Библиотека действительно вышла на славу. Это лучшее мое произведение. Три уютные комнаты, теплые, светлые, нарядные, множество детей (в день не меньше 40 человек!), которые читают запоем - тут же, в библиотеке - за всеми столами - и делают уроки, и радуются каждой новой книге, которую я привожу из Москвы. Но трех комнат маловато. Если б я не разорился в лоск (б-ка обошлась мне вчетверо дороже, чем я думал), я сейчас же пристроил бы еще одну комнату - побольше. Праздные мечты! Я вылетел в трубу: уголь для отопления, сторожиха, новые стеллажи, абажуры, занавески, линолеум, графины для воды, рамки для портретов, доска для выставки новых книг, цветы, пальмы, кактусы - все это высасывает все мои скудные средства, но сказать себе "довольно!" я не могу и с азартом продолжаю разоряться..."
Конечно, никаких "довольно!" он так себе и не сказал.
В то же время он в полную силу продолжал свою литературную работу. Писал книгу о Чехове. Писал книгу воспоминаний, в которую вошел и упоминавшийся мною большой очерк о Зощенко. Писал критические статьи - о Л. Пантелееве, о В. Аксенове...
Его новогодние поздравления напоминали мне записки первых лет революции.
Вот последнее его поздравление:
"Дорогие Слонимские!
Просто невероятно, что человек, родившийся в 1882 году, может поздравить друзей с Новым 1969 годом. Я сам удивляюсь этому. И все же - с Новым Годом! С новым счастьем!
Ваш К. Чуковский".
То был последний Новый год Корнея Ивановича Чуковского. В октябре его не стало.
Трудно мне было поверить, что Корней Иванович умер. Так недавно я его видел в санатории в Кунцеве. Он гулял бодро, как здоровый. Я устал, просил присесть хоть бы ненадолго, a Корней Иванович, отгуляв полтора часа, готов был гулять еще и еще.
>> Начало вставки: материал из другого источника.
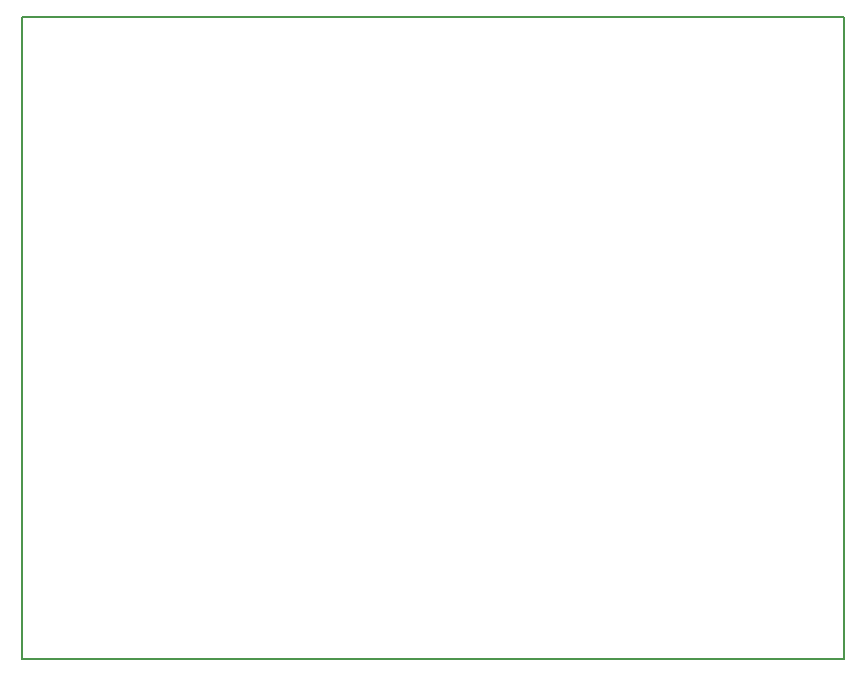
<source format=gbr>
%TF.GenerationSoftware,KiCad,Pcbnew,8.0.2-8.0.2-0~ubuntu24.04.1*%
%TF.CreationDate,2024-05-16T14:50:05-03:00*%
%TF.ProjectId,arduvga,61726475-7667-4612-9e6b-696361645f70,1*%
%TF.SameCoordinates,Original*%
%TF.FileFunction,Profile,NP*%
%FSLAX46Y46*%
G04 Gerber Fmt 4.6, Leading zero omitted, Abs format (unit mm)*
G04 Created by KiCad (PCBNEW 8.0.2-8.0.2-0~ubuntu24.04.1) date 2024-05-16 14:50:05*
%MOMM*%
%LPD*%
G01*
G04 APERTURE LIST*
%TA.AperFunction,Profile*%
%ADD10C,0.200000*%
%TD*%
G04 APERTURE END LIST*
D10*
X111760000Y-70612000D02*
X181356000Y-70612000D01*
X181356000Y-124968000D01*
X111760000Y-124968000D01*
X111760000Y-70612000D01*
M02*

</source>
И вдруг...
Мне рассказывали, что, умирая, он произнес:
- Вот и нету Корнея Чуковского...
Он ошибся.
Корней Чуковский есть и всегда будет.
Его книги никогда не умрут.
1972
Л. Пантелеев
ИСТОРИЯ ОДНОГО АВТОГРАФА
Одно из самых стыдных воспоминаний моей юности, а может быть и всей жизни, связано с именем Корнея Ивановича Чуковского. Это тот случай, когда воспоминание не только причиняет боль, но заставляет тебя хвататься за голову, кусать губы, стонать, морщиться и даже, - как это было и с Львом Николаевичем Толстым, - подпрыгивать.
Я совершенно не помню, с чего это началось, почему и при каких обстоятельствах Корней Иванович предложил мне участвовать в прогулке с американцами. Впрочем, почему он пригласил именно меня, об этом я теперь догадываюсь.
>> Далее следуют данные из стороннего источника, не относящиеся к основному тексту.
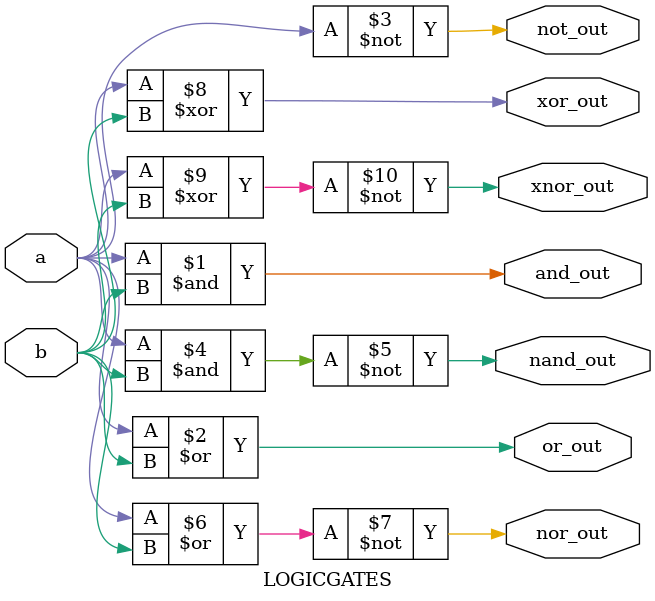
<source format=v>
module LOGICGATES (
    input  wire a,     // Input A
    input  wire b,     // Input B
    output wire and_out,
    output wire or_out,
    output wire not_out,   // only on A
    output wire nand_out,
    output wire nor_out,
    output wire xor_out,
    output wire xnor_out
);

    assign and_out  = a & b;      // AND gate
    assign or_out   = a | b;      // OR gate
    assign not_out  = ~a;         // NOT gate (on input A)
    assign nand_out = ~(a & b);   // NAND gate
    assign nor_out  = ~(a | b);   // NOR gate
    assign xor_out  = a ^ b;      // XOR gate
    assign xnor_out = ~(a ^ b);   // XNOR gate

endmodule



</source>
Передо мной лежит его недатированная записка. Думаю, что это 1929 год.
"Дорогой Алексей Иванович,
какой ужас, что у Вас нет телефона! Умоляю Вас простить меня: меня спешно вызвали по важнейшему делу. Но живой или мертвый я буду в 64 очаге в 11 часов утра.
Точный адрес:
Лахтинская 15
Близ Большого проспекта
64 очаг.
Трамвай № 23
Приходите непременно!
Простите!
Ваш Чуковский".
И другое письмо - открытка от декабря 1929 года. В конце ее такие строчки:
"Американец вновь собирается к нам и пишет мне любовные письма. Во всяком письме он кланяется Вам.
Он для чего-то учится русскому языку. Вскоре будет читать и "Крокодила", и "Шкиду"..."
О ком идет речь, что это за американец? Хоть убейте, не знаю. Не знал и тогда. Имени его я тоже не запомнил, хотя долгое время у меня зачем-то хранилась его визитная карточка. Кажется, д-р Горгон, или Грэхем, или что-то в этом роде. На "г".
Помню только, что высокий, веселый, румяный и на мой тогдашний взгляд пожилой, то есть лет под сорок, вероятно ("мой тогдашний взгляд" - это взгляд двадцатилетнего).